===== Document section =====
Village in Worth County, Missouri, United States

Denver is a village in southern Worth County, Missouri, United States. The population was 32 at the 2020 Census.

==History==
Denver was originally named "Fairview", and under the latter name was laid out in 1849. A variant name was "Grant's Hill". and a post office for Grant's Hill was established in 1866. The name was changed to Denver in 1872. The present name honors James W. Denver, 5th Territorial Governor of Kansas. The population in the 1870s was about 300.

==Geography==
Denver is located above the east bank of the East Fork of the Grand River just south of the confluence of Little Rock Creek with the East Fork. The community lies along Missouri Route M just over one-half mile north of the Worth-Gentry county line.

According to the United States Census Bureau, the village has a total area of 0.38 sqmi, all land.

==Demographics==

Historical population
| Census | Pop. | Note | %± |
| 1880 | 218 |  | — |
| 1890 | 295 |  | 35.3% |
| 1930 | 203 |  | — |
| 1940 | 213 |  | 4.9% |
| 1950 | 144 |  | −32.4% |
| 1960 | 116 |  | −19.4% |
| 1970 | 104 |  | −10.3% |
| 1980 | 74 |  | −28.8% |
| 1990 | 53 |  | −28.4% |
| 2000 | 40 |  | −24.5% |
| 2010 | 39 |  | −2.5% |
| 2020 | 32 |  | −17.9% |
U.S. Decennial Census

===2010 census===
As of the census of 2010, there were 39 people, 16 households, and 11 families residing in the village. The population density was 102.6 PD/sqmi. There were 29 housing units at an average density of 76.3 /sqmi. The racial makeup of the village was 94.9% White and 5.1% African American.
===== Supplied data =====
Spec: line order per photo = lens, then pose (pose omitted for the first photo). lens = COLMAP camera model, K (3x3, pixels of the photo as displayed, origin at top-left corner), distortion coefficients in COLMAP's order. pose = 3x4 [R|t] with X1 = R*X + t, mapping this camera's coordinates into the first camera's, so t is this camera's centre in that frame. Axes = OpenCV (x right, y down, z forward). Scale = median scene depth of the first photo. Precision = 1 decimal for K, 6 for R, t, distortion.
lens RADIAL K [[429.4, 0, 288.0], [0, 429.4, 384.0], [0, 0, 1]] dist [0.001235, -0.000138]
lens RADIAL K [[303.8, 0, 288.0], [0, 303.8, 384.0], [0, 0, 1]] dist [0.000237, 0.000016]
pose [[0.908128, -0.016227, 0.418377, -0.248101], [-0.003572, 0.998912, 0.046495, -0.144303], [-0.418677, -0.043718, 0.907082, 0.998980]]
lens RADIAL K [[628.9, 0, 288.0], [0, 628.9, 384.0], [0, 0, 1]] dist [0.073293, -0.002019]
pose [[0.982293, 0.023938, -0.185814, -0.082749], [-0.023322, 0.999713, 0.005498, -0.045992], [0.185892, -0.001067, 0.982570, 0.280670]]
=====
===== Supplied data =====
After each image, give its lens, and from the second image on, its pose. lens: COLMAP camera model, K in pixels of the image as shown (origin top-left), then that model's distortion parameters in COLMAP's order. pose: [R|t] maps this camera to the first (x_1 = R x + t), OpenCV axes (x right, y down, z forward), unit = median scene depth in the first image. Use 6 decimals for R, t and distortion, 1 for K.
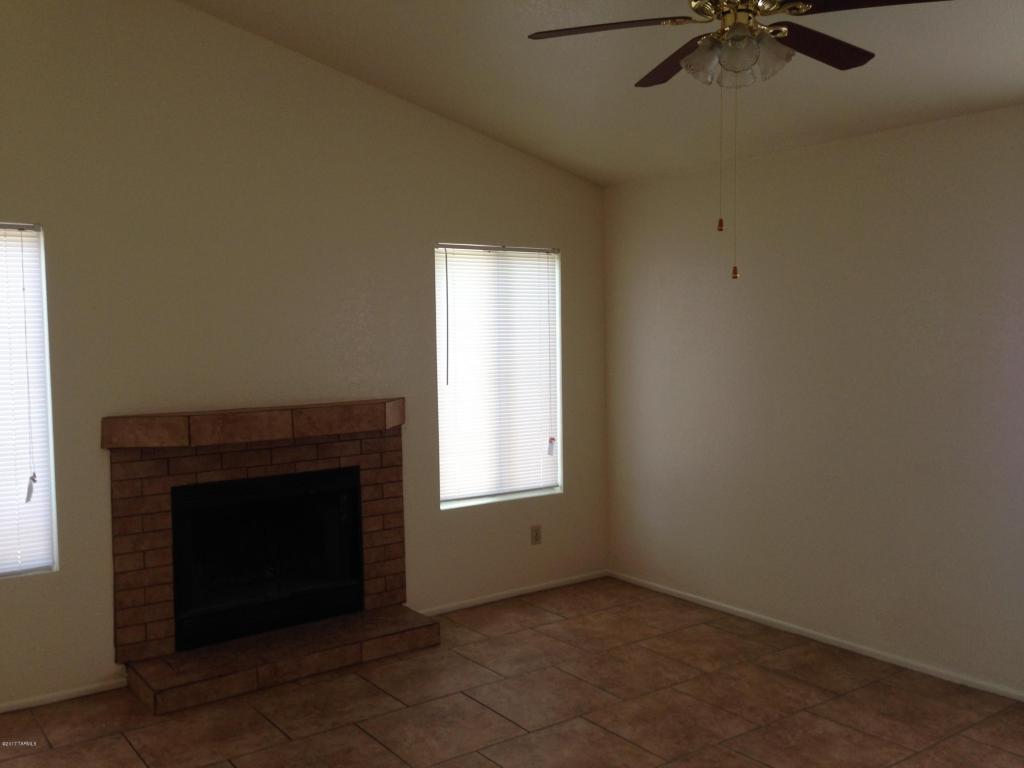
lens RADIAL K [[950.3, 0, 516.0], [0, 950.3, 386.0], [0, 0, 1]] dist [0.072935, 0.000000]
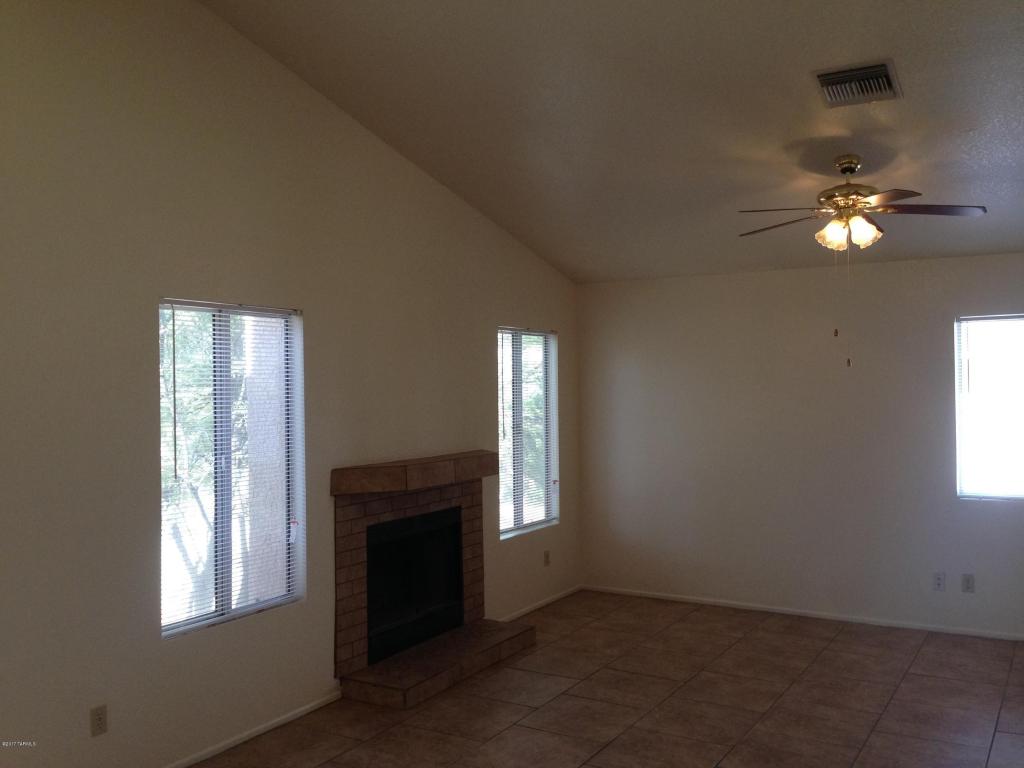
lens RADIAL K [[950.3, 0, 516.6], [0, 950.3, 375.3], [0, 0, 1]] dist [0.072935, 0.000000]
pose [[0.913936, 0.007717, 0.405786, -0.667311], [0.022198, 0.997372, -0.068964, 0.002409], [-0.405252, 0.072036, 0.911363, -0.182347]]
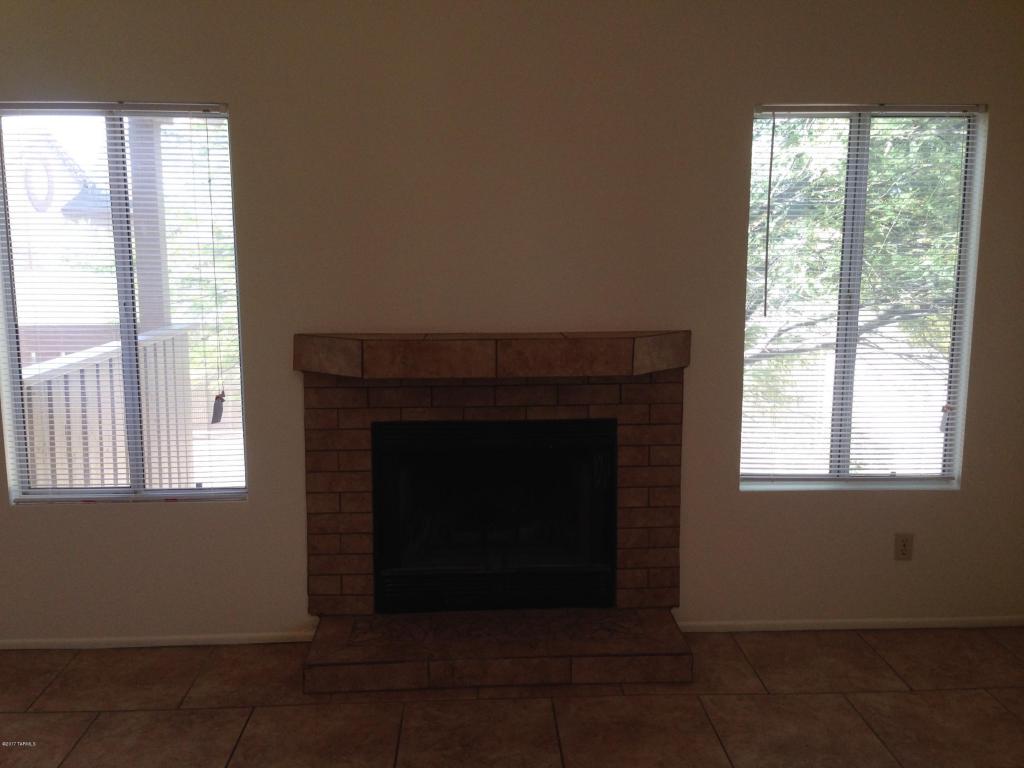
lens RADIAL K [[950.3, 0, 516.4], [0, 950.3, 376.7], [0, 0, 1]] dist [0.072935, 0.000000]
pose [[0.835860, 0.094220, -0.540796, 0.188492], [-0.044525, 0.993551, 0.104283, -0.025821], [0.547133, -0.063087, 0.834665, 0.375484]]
=====
===== Supplied data =====
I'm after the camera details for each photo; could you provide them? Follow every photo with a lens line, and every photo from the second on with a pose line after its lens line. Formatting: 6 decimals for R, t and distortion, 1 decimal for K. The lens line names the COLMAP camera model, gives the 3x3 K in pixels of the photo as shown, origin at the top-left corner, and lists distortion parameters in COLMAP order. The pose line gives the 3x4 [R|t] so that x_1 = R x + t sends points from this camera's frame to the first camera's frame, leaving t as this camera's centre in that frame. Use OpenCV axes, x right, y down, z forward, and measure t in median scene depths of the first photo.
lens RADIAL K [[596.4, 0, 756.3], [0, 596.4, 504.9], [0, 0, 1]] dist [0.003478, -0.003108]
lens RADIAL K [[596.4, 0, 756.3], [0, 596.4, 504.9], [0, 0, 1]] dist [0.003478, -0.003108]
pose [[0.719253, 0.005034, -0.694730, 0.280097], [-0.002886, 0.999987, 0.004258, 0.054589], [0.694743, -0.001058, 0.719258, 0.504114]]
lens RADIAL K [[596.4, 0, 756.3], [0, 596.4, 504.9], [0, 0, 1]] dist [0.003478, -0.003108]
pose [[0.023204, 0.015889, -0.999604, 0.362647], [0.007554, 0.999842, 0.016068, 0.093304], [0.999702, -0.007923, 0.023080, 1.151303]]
=====
**Exercises to complete**
**a.** In the article on Denver, Missouri, restate the paragraph that begins "Denver was originally named" as a short list that keeps its main facts.
**b.** From the article on Denver, Missouri, copy word for word the part from "Village in Worth" to "the 2020 Census.".
The lines come from a different source than the article on Denver, Missouri.

**Answers per task**
**a.**
- Laid out in 1849 under the name Fairview.
- Also known as Grant's Hill; a post office under that name opened in 1866.
- Renamed Denver in 1872, after James W. Denver, 5th Territorial Governor of Kansas.
- Had about 300 residents in the 1870s.

**b.**
Village in Worth County, Missouri, United States

Denver is a village in southern Worth County, Missouri, United States. The population was 32 at the 2020 Census.